The info here for the user is: what account is currently selected, what web page is connected, what contract the user is going to operate on and what function exactly is going to be called, with all the amounts in NEAR (no yoctos, always easy to read amounts).

  1. I want to ease-up the onboarding of ethereum users. One of the NEAR features more alien to eth users is the fact that an account can have more than one private key. I’m hiding that functionality inside “advanced mode”. In “normal mode”, I’m asking for the seed phrase or a priv-key (full access) and then sign transactions with that, i.e. the wallet is not adding keys to the user’s near account.

What I’m experimenting with right now

I’m doing a kind of “dependency inversion”. Instead of the DApp having a “login” button or several “login” buttons, one for each supported wallet, the connection is initiated by the wallet.

This solves two problems:

  1. Multiple extension wallets: If you have multiple wallets installed, you choose which wallet you want to use to “connect” to the web page. (Here’s an example help page the user is directed to when tries to “login” from the DApp: https://www.narwallets.com/help/connect-to-web-app/. There could be a generic help page directing to each compatible extension-wallet.)

  2. The DApp can be “chain and wallet agnostic”. Since the connection is initiated from the wallet and all access to the chain is made thru wallet-SDK, it’s easier to make a DApp “chain and wallet agnostic”

All access to the chain is made thru wallet-SDK

I’m experimenting with a very-light wallet-SDK for DApps. The Wallet-SDK only has the required code to communicate with a compatible chrome-extension wallet (chrome.runtime.sendMessage, listeners, window.postMessage marshaling). That’s very few lines of code.

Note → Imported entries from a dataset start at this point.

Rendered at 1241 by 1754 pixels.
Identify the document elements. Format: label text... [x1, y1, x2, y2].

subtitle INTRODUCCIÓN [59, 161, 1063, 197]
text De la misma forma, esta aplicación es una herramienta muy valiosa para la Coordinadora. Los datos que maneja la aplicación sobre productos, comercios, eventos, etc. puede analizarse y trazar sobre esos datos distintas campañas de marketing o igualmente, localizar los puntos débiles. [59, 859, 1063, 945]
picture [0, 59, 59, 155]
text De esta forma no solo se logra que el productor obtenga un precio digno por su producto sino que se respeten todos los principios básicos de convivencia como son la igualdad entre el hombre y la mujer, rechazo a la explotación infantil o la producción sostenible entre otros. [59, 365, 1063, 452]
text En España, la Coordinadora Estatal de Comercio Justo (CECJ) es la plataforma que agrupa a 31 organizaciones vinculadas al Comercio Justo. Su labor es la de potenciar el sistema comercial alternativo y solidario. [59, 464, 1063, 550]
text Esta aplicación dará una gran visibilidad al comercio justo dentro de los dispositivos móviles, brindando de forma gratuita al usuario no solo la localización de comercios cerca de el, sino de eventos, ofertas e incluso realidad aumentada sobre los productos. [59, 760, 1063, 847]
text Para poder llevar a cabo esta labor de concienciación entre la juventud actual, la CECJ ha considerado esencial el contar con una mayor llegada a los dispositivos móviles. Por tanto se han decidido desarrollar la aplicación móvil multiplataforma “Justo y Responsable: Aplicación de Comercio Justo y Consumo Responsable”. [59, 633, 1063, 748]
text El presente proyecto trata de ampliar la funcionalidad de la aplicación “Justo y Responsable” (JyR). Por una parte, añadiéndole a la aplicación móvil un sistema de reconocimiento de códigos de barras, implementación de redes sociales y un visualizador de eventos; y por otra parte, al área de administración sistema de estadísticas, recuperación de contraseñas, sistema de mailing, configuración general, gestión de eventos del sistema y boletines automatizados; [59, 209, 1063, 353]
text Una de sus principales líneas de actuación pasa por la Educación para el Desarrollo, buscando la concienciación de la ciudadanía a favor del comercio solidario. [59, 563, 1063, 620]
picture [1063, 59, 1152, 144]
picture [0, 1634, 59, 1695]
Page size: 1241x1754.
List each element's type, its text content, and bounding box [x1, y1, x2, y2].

It does not include json-RPC, crypto, BN, borsh, BIP-39, ed25519, tweetnacl or any other dependency.

The extension-wallet has all those dependencies and its job is to sign transactions and communicate with the chain, hiding all the complexity from the DApp.

Because the wallet-SDK is very simple, it could be possible to create a single DApp that works with different blockchains, depending on what extension-wallet you decide to activate to “connect-to-the-web-page”. The wallet itself handles all the complexity of tx-signing and broadcasting, and the smart contracts are different for each chain, but because the wallet-SDK is simple and high-level, it could “theoretically” be possible to use the same DApp to operate on different chains.

This is all experimental and it’s not finished or completed yet.

8 Likes

Update: The API si completed and working here:

1 Like

update: The chrome-extension wallet is now in the chrome-store for everyone to use: Narwallets - Chrome Web Store

2 Likes

Using Math Wallet Near JS API
For Math Wallet DAPP Developer

http://doc.mathwallet.org/en/near/

I’ve created a github org to support the wallet-selection & wallet-provider standardisation wallet-provider-js · GitHub

Please ask to be added so we can build a common interface usable by all stakeholders

The objective is to design a wallet-selection library to be used by DApps, and a standard wallet-provider-interface supporting all wallets.

Each team could later develop their wallet-provider implementing the wallet-provider-interface

To all stakeholders in the Wallet-SDK group, please comment here: Welcome to wallet-provider-interface Discussions! · Discussion #1 · wallet-provider-js/wallet-provider-interface · GitHub so we can add you to the github org.